Jak się dowiadujemy, w ostatnią środę do ambasady Kazachstanu w Warszawie trafiło dziewięć paszportów – i tylu właśnie nauczycieli wyjedzie. To o wiele mniej niż np. w 1995 r., kiedy było ich tam 40, ale istniała groźba, że nie pojedzie nikt.
To efekt braku odpowiedniego porozumienia międzyrządowego, które wygasło w 2002 r. Zdaniem strony polskiej winę za brak nowej umowy ponosi Astana. Kazachowie widzą to jednak inaczej.
Jak się nieoficjalnie dowiedziała „Rz", pierwotną wersję umowy – która dotyczy nie tylko nauczycieli, ale w ogóle współpracy oświatowej i naukowej – przygotowało Ministerstwo Nauki i Szkolnictwa Wyższego. I nad tym projektem pracowano, gdy niespodziewanie pojawił się inny, autorstwa Ministerstwa Edukacji Narodowej. Po krótkim okresie konsternacji został jednak wycofany.
Zdaniem strony kazachskiej wiosną polskie Ministerstwo Spraw Zagranicznych niespodziewanie przedstawiło kolejny projekt.
Inaczej widzi to nasz MSZ. – W wyniku braku zdecydowanej woli zawarcia porozumienia przez stronę kazachstańską oraz ze względu na wagę sprawy oświaty polskiej w Kazachstanie w kwietniu br. Ministerstwo Spraw Zagranicznych podjęło decyzję o przejęciu od MEN i MNiSW negocjacji. Jednym z powodów była także potrzeba skoordynowania wspólnych działań resortów – powiedziano nam w MSZ. Zdaniem resortu jedyne, co w projekcie zmieniono, to tytuł, który aktualnie brzmi „Porozumienie między rządem Rzeczypospolitej Polskiej a rządem Republiki Kazachstanu o współpracy w dziedzinie oświaty i szkolnictwa wyższego".
Inaczej twierdzi Astana. Jej zdaniem strona polska przedstawiła nowe propozycje, które dotyczyły m.in. kwestii finansowych. Polscy nauczyciele są bowiem zatrudniani przez kazachski resort oświaty – i to on płaci im pensje według stawek przewidzianych dla nauczycieli kazachskich.
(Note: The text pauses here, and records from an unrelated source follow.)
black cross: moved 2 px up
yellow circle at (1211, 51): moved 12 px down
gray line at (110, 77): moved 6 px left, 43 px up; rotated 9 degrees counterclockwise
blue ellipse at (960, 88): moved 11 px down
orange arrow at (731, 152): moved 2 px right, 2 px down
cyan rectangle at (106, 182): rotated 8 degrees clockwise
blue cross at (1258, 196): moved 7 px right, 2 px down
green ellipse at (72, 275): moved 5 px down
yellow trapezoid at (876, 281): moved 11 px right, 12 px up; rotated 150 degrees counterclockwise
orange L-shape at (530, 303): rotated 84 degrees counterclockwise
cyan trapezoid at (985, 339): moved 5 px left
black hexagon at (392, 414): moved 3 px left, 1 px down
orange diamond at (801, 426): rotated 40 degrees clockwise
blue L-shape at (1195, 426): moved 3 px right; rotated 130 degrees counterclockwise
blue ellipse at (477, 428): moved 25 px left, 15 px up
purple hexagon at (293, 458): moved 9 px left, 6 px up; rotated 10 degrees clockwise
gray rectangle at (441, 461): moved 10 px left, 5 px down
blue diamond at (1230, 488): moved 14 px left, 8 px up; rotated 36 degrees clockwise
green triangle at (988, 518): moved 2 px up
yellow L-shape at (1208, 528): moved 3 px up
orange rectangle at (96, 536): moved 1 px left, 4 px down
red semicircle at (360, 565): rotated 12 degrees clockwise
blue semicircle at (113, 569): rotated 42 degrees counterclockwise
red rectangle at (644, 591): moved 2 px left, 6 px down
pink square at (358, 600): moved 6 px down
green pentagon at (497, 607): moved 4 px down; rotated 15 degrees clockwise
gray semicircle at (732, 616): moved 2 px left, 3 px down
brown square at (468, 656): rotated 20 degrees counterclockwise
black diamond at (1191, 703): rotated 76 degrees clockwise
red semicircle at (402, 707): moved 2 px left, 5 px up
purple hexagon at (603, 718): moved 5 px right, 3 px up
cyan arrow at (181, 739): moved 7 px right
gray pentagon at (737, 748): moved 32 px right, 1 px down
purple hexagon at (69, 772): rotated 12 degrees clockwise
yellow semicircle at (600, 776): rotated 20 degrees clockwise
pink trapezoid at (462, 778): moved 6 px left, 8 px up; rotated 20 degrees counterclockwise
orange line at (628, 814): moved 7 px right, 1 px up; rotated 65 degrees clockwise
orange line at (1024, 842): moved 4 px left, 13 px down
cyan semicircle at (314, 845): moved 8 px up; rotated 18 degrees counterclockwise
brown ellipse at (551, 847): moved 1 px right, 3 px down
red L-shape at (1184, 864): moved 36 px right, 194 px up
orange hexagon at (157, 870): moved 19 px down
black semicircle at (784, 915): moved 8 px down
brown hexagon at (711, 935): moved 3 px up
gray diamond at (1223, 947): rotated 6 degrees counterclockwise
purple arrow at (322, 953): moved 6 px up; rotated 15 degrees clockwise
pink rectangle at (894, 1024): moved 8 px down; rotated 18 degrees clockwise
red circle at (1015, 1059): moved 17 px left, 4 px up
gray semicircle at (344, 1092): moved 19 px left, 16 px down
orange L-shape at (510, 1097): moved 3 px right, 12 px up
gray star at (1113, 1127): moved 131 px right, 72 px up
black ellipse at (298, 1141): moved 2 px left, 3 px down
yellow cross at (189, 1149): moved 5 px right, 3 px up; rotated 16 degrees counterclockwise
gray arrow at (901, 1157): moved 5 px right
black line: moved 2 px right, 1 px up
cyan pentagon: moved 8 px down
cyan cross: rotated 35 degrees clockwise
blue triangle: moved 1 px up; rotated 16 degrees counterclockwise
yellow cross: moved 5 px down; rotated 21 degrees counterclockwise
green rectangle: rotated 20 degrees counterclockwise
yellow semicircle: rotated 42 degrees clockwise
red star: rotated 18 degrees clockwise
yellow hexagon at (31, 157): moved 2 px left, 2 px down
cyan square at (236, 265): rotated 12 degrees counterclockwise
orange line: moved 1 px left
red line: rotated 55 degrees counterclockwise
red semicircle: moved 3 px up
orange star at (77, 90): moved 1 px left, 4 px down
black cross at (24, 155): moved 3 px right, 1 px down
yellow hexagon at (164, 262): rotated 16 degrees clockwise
Niestety, trudno o jakiekolwiek szczegóły zarówno w kwestii historii negocjacji, jak i obecnego ich stanu.
Wizy dla polskich nauczycieli zostały więc przyznane w trybie szczególnym, co się powtarza co rok. Tyle że według Kazachów tym razem polskie propozycje co do liczby pedagogów i miejsc ich pracy zostały złożone zdecydowanie za późno, bo dopiero w sierpniu. I to opóźniło wyjazd.
Nasi rodacy są rozrzuceni po kraju – od metropolii Ałma Aty na południu, poprzez stołeczną Astanę, Kokczetaw, wioski północnego Kazachstanu, po Pietropawłowsk. Pilnie potrzebują nauki języka polskiego m.in. ze względu na chęć uzyskania Karty Polaka. Innym powodem jest chęć zgłaszania się do repatriacji, która bardzo powoli, ale jednak postępuje.
Miejscowych pedagogów uczących polskiego jest wciąż mało, a Polacy – którzy od 1936 do 1956 r. traktowani byli jak zesłańcy-więźniowie – przeważnie nie znają języka przodków. Przygotowywana umowa ma też dotyczyć kształcenia Kazachów w Polsce, a zainteresowanie nauką w naszym kraju rośnie.